By the end of the Revolutionary War slavery had become an impractical solution for northern agricultural labor. Northern farms were rarely large enough to support more than a few hired hands, and regardless of their race, northern agricultural laborers rarely outnumbered their employers. In the South, slave laws addressed the need to transform plantations into zones of absolute white authority that gave overseers the right to use violence in order to maximize output of African American laborers. What historians describe as the "market revolution" had fixated northern economic life on manufacturing productivity rather than agricultural products. Northern farms became important parts of family sustenance and less intricately linked to overall economic trends, except to supply raw goods to local markets. In the North, African Americans left farms to enter growing urban areas. The intense surveillance needed to ensure that enslaved people would not escape to freedom was impossible in growing towns, making slavery infinitely more difficult in the industrializing North. Ultimately, then, for northerners the South's slave labor system became linked with southerners' general backwardness and unwillingness to engage in modern progress.
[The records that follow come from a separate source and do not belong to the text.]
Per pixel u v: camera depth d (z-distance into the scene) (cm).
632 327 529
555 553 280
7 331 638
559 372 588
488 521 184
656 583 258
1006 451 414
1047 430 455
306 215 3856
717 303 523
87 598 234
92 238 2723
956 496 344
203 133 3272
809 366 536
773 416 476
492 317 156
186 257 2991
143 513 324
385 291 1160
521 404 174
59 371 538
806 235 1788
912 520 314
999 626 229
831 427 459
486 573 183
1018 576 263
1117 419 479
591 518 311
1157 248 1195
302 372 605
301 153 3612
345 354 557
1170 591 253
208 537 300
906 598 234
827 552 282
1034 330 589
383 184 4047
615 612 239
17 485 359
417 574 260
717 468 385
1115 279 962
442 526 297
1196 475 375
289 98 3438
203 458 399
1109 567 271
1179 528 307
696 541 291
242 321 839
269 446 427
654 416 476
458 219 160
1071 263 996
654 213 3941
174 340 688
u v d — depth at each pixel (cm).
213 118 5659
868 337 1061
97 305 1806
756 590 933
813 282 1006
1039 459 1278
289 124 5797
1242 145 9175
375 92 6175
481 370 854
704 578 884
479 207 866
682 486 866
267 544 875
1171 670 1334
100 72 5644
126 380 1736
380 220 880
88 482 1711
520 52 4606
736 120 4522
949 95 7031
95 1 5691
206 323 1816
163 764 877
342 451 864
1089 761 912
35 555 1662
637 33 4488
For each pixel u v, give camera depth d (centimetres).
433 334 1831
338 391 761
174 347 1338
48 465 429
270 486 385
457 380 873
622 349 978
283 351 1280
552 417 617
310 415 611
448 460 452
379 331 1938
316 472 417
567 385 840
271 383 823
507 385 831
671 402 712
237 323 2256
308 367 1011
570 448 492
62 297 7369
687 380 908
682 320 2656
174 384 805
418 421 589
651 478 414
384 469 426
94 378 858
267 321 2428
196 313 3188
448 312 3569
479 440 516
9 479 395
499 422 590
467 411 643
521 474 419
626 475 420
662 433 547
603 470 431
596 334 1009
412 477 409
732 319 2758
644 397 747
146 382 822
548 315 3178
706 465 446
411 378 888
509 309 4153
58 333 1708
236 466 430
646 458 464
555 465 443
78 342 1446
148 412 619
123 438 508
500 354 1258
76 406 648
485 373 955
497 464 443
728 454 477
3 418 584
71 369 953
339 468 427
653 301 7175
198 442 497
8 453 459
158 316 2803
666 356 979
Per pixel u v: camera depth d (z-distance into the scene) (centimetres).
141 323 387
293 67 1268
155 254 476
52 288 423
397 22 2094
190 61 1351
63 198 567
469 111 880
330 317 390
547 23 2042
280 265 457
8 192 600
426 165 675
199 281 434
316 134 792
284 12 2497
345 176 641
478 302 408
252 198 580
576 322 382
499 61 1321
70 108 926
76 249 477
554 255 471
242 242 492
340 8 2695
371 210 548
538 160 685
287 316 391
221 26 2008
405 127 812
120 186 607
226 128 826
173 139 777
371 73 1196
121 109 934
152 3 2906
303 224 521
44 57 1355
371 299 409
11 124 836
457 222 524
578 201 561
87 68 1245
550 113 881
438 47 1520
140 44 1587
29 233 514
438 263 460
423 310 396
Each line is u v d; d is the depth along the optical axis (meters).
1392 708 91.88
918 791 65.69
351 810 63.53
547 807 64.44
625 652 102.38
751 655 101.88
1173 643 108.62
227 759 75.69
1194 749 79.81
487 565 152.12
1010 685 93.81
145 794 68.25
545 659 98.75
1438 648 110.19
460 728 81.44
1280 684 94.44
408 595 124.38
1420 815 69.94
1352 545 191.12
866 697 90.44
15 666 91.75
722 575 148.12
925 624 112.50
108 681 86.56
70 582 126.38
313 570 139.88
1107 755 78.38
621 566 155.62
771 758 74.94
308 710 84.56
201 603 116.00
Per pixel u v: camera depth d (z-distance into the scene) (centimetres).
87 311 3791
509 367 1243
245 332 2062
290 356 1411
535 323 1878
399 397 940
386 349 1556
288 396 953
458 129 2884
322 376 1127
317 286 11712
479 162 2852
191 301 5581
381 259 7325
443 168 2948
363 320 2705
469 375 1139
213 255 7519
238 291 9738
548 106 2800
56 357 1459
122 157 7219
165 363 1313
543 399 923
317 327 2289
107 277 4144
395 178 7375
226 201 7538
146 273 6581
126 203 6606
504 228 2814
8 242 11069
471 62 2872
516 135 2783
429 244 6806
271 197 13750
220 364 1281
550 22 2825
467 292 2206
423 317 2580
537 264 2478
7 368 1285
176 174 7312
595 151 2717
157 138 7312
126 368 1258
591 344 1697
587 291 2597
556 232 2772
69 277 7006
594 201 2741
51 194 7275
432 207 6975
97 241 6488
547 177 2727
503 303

It was once fashionable to argue that southern plantation owners were pre-modern aristocrats who envisioned their vast lands and hundreds of laborers as similar to noble lords commanding serfs in feudal Europe. Their support of slavery was understood as an anti-capitalist position rooted in preserving an economic system that perpetuated an aristocratic lifestyle. However, recent historical investigation has revealed that southern planters profited from the global market revolution as the growing textile industry in the United States and Britain skyrocketed demand for cotton. Nonetheless, economic inertia was a key component of the South's support of slavery. Though few white southerners profited from slavery, political power in the South was unilaterally controlled by large plantation owners. Southern states were reluctant to enact universal suffrage until the middle of the nineteenth century, restricting the franchise to land owners with a personal stake in limiting wage labor and industrialization. Ironically, North and South were unified in their agreement that slavery symbolized the economic and political differences between the two regions.
BIBLIOGRAPHY
Carsel, Wilfred. "The Slaveholders' Indictment of Northern Wage Slavery." Journal of Southern History vol. 6, no. 4 (1940): 504-520.
Phillips, Christopher. Freedom's Port: The African American Community of Baltimore, 1790–1860. Urbana: University of Illinois Press, 1997.
Sellers, Charles. The Market Revolution: Jacksonian America, 1815–1846. New York: Oxford University Press, 1991.
Wright, Gavin. "Slavery and American Agricultural History." Agricultural History vol. 774 (2003): 527-552.